Apart from the concept drift, sometimes concept evolution and/or concept shift may occur in the data stream. The concept evolution means the emergence of a new class. That is, the class label of incoming instance \( \left\langle {X^{t} ,T^{t} } \right\rangle \) is not seen before. On the other hand, the concept shift occurs when the distribution of instances from a class suddenly changes.

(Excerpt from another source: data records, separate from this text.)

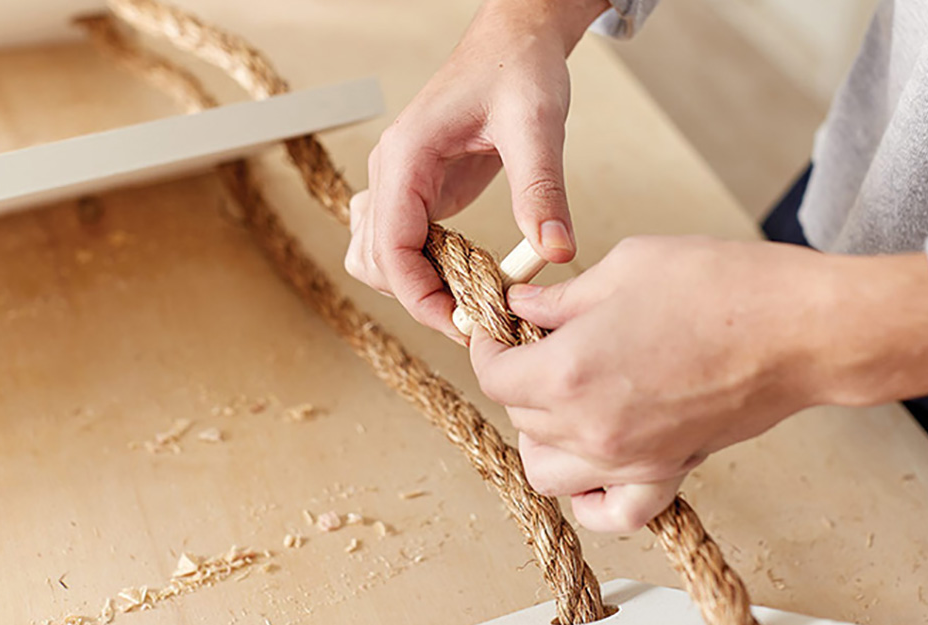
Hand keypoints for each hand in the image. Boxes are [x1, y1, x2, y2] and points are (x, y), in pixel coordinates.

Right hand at [345, 0, 608, 340]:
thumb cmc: (518, 69)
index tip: (462, 324)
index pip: (388, 249)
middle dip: (419, 295)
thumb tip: (554, 250)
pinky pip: (400, 241)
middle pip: (373, 261)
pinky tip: (462, 268)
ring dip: (414, 283)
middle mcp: (391, 171)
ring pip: (376, 255)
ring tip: (470, 292)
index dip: (419, 297)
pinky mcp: (419, 188)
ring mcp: (400, 181)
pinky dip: (422, 266)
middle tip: (475, 312)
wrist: (514, 40)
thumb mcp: (537, 125)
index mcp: (406, 156)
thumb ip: (542, 189)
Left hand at [470, 236, 927, 531]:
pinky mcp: (666, 473)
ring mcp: (628, 459)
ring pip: (548, 472)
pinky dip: (591, 498)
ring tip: (563, 399)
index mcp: (569, 371)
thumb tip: (522, 306)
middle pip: (518, 417)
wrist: (800, 328)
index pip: (493, 375)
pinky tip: (596, 463)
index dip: (486, 345)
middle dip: (517, 378)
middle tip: (540, 345)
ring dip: (542, 437)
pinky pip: (609, 513)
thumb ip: (560, 298)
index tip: (496, 328)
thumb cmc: (720, 287)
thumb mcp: (623, 267)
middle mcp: (590, 427)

Most of the state-of-the-art techniques ignore the concept evolution. However, if this problem is not handled properly, the model may misclassify the new concept as an existing class and so its error rate increases. According to algorithm of AFCGD, once the model detects a new sample \( X^{t} \) with a new class label \( T^{t} \), it generates a new rule \( R^{t} \) using \( \left\langle {X^{t} ,T^{t} } \right\rangle \). Now, if class \( T^{t} \) is actually a new concept rather than noise, more samples will support \( R^{t} \) in the future and so it will survive (via reseting its age \( A^{t} \), regarding incoming instances). Otherwise,\( A^{t} \) increases regularly, and according to \( \tau_{\text{a}} \), \( R^{t} \) is recognized as an outdated/died rule and is removed from the rule-base.

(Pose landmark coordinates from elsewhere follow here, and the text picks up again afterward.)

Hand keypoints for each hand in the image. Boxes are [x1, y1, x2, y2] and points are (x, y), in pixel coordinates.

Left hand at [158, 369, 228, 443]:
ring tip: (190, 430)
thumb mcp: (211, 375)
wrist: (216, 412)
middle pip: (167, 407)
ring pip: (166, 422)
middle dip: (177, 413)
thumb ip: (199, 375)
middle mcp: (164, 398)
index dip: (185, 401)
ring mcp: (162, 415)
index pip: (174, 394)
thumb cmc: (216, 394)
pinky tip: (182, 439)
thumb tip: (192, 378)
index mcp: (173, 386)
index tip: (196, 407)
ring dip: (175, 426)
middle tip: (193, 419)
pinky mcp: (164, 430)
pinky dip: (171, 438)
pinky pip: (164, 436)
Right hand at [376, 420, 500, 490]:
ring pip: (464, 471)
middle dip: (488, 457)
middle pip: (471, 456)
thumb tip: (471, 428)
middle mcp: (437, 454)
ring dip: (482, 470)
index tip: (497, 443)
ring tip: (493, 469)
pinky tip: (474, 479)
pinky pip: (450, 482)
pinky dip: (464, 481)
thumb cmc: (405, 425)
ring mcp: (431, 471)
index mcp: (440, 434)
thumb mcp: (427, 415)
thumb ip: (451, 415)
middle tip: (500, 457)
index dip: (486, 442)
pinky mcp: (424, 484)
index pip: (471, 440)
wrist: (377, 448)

About the concept shift, suppose a data cloud with a known class appears in a totally different region, out of current area of that class. By incoming these samples, AFCGD will build a new rule since none of the existing rules can cover them. Consequently, the already generated rules of that class will be outdated and removed after a while. The three concept alterations as well as their handling techniques are depicted in Fig. 3.

Fig. 3
figure 3

Action of AFCGD in concept drift/shift/evolution. a Concept drift, b concept shift, and c concept evolution

The time complexity of AFCGD is superior to other fuzzy classification methods because of simple structure of its rule-base. In contrast to other methods which have multiple outputs, AFCGD considers single output. This, in turn, alleviates the modification time of rules. Moreover, since the antecedent parts are tuned regarding the label of samples in addition to the samples’ distribution, the consequent part could be considered fixed which, in turn, reduces significantly the complexity. For each data sample, only two rules, \( R^{ = } \) and \( R^{ \ne } \), need to be updated in the modification phase of the algorithm. In this sense, the compatibility grade of these rules must be found among all rules. Hence, the time complexity of AFCGD, in modification step is \( O(nN) \) for N rules of an n-dimensional problem. In rule generation step, the complexity is also \( O(nN) \) since, in the worst case, all N rules should be examined and then the new rule is generated. For comparison, the complexity order of pClass and eClass is \( O(n^{2} N) \) and \( O(mn^{2} N) \), respectively, where m is the number of class labels.

6 Conclusion

As the main challenge, in evolving fuzzy systems, an efficient mechanism with low complexity is needed for updating the model. In this paper, we proposed a fast technique for updating the fuzzy classifier’s rule-base. By presenting a fast updating formula, which is derived by solving an error minimization problem through gradient descent, it helps the model to always remain up-to-date and therefore can handle concept drift, concept shift, and concept evolution. Moreover, the formula works per incoming instance, and thus, there is no need to store any chunk of data.

Several experiments, using different datasets of real-world and synthetic types, are carried out on AFCGD, and its results are compared against a broad range of algorithms. They include some state-of-the-art algorithms in area of data stream classification as well as some evolving fuzzy and neuro-fuzzy classifiers. According to the results, AFCGD represents good behavior in both real and synthetic datasets and attains better or comparable performance against the other methods.